Por Jennifer Ann Thomas Materia seguir SEGUIR Materia seguir SEGUINDO 23 set 2019, 20h40 •
  • Ao longo desta segunda-feira, 23, durante a Cúpula do Clima das Nações Unidas, que antecede a Assembleia Geral da ONU, em Nova York, um grupo de dezesseis crianças e adolescentes, com idades entre 8 a 17 anos, chamou a atenção do mundo. A sueca Greta Thunberg, de 16 anos, que começou o movimento Fridays For Future, ao matar aula para protestar sozinha em frente ao Parlamento de seu país todas as sexta-feiras, estava entre eles. O grupo formalizou uma reclamação junto ao Comitê dos Direitos da Criança, na ONU, por meio da qual acusaram cinco líderes regionais – Argentina, Brasil, França, Alemanha e Turquia – de terem conhecimento dos riscos das mudanças climáticas há décadas e não agirem para evitar as consequências.

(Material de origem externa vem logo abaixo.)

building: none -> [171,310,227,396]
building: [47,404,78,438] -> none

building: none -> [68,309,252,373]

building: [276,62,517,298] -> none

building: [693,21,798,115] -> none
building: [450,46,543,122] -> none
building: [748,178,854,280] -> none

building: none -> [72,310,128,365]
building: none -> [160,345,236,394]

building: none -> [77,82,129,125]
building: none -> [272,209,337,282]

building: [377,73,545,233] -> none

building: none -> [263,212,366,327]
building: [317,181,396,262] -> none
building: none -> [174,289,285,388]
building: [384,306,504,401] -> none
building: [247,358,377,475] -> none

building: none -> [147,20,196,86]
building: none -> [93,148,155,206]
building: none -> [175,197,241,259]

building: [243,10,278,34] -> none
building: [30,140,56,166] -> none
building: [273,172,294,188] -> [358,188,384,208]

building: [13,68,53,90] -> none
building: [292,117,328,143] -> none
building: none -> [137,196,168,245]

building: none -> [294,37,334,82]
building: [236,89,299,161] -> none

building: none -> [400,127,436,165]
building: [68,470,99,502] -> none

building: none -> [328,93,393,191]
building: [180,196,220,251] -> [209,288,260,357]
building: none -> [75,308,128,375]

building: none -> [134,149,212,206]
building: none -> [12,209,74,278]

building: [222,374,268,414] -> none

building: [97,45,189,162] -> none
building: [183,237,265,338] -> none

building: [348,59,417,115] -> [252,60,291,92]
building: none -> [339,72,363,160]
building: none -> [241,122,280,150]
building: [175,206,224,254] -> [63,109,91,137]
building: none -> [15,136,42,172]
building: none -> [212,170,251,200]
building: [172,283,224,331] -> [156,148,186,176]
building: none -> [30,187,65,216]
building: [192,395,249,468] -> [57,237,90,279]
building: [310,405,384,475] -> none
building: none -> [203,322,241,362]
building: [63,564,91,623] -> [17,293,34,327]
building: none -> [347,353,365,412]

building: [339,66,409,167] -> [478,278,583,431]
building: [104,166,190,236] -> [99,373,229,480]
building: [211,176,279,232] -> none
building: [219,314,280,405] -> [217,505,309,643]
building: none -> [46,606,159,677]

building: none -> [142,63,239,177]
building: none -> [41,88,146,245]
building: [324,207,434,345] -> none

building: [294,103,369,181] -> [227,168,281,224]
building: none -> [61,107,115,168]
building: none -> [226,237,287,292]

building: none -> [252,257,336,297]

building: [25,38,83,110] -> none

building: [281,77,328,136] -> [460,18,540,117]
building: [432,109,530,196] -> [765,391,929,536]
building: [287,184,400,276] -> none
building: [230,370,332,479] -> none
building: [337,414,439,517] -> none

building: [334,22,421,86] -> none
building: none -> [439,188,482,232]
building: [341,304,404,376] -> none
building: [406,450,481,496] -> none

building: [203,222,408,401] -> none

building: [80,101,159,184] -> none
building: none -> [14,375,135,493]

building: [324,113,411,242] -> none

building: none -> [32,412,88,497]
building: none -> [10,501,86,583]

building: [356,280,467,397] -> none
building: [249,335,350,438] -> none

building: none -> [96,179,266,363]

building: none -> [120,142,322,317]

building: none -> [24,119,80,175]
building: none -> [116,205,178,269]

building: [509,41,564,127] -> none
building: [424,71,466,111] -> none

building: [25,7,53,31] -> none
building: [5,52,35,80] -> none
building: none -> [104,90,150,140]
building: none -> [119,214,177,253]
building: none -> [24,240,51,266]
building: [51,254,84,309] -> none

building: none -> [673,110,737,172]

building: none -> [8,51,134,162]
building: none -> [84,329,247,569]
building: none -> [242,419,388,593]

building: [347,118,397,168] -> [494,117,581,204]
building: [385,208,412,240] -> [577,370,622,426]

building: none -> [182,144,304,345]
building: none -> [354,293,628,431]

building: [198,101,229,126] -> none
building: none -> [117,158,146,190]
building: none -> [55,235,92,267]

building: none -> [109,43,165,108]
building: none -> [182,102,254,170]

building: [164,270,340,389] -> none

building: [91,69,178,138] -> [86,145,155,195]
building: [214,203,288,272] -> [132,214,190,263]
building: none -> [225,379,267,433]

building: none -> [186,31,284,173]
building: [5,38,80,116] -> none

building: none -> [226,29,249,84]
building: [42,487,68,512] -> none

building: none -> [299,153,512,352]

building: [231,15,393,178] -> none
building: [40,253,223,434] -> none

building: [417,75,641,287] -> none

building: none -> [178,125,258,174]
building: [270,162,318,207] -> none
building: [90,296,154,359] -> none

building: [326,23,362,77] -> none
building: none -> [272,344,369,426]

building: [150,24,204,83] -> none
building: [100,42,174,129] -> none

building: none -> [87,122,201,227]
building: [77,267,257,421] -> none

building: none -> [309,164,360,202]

    De acordo com o engenheiro florestal e coordenador do MapBiomas, Tasso Azevedo, que participou da cúpula em Nova York, os mais jovens definiram o tom da real situação em que o planeta se encontra. “Eles deram uma aula. Estamos naquela fase em que a população está se dando conta de que o problema é realmente muito grande. O senso de urgência surgiu com a presença das crianças e dos adolescentes. Nenhuma outra fala conseguiu capturar o nível de necessidade que temos atualmente”, declarou.

    Frente à ONU, os manifestantes afirmaram que as mudanças climáticas impactaram as suas vidas com mortes por queimadas e inundações, ameaças a modos de vida tradicionais, como a pesca, e prejuízos à saúde, como dengue, malária e asma. Com a reclamação feita, o comitê, composto por dezoito especialistas em direitos da infância, determinará se o documento poderá ser aceito. Se decidirem que sim, buscarão respostas junto aos países indicados pelos jovens e farão recomendações.

    Com 17 anos, a manifestante da África do Sul, Ayakha Melithafa, declarou que “as pessoas mais velhas não estão prestando atenção porque elas não serão tão impactadas. Elas não nos levam a sério, mas queremos mostrar que estamos falando sério”.

    Ao mesmo tempo em que o Brasil foi um dos alvos das críticas apresentadas ao Comitê dos Direitos da Criança, participantes do evento afirmaram que o governo teve pouca presença e abriu mão da possibilidade de ser uma liderança no desenvolvimento de uma economia sustentável. Por sua vez, em vídeo, o ministro do Meio Ambiente, Ricardo Salles, defendeu a presença do país no evento: “O Brasil é o país que mais tem feito no âmbito do Acordo de Paris. Temos o etanol, mudança da nossa matriz energética, uma série de medidas que outros países que nos criticam não fazem”.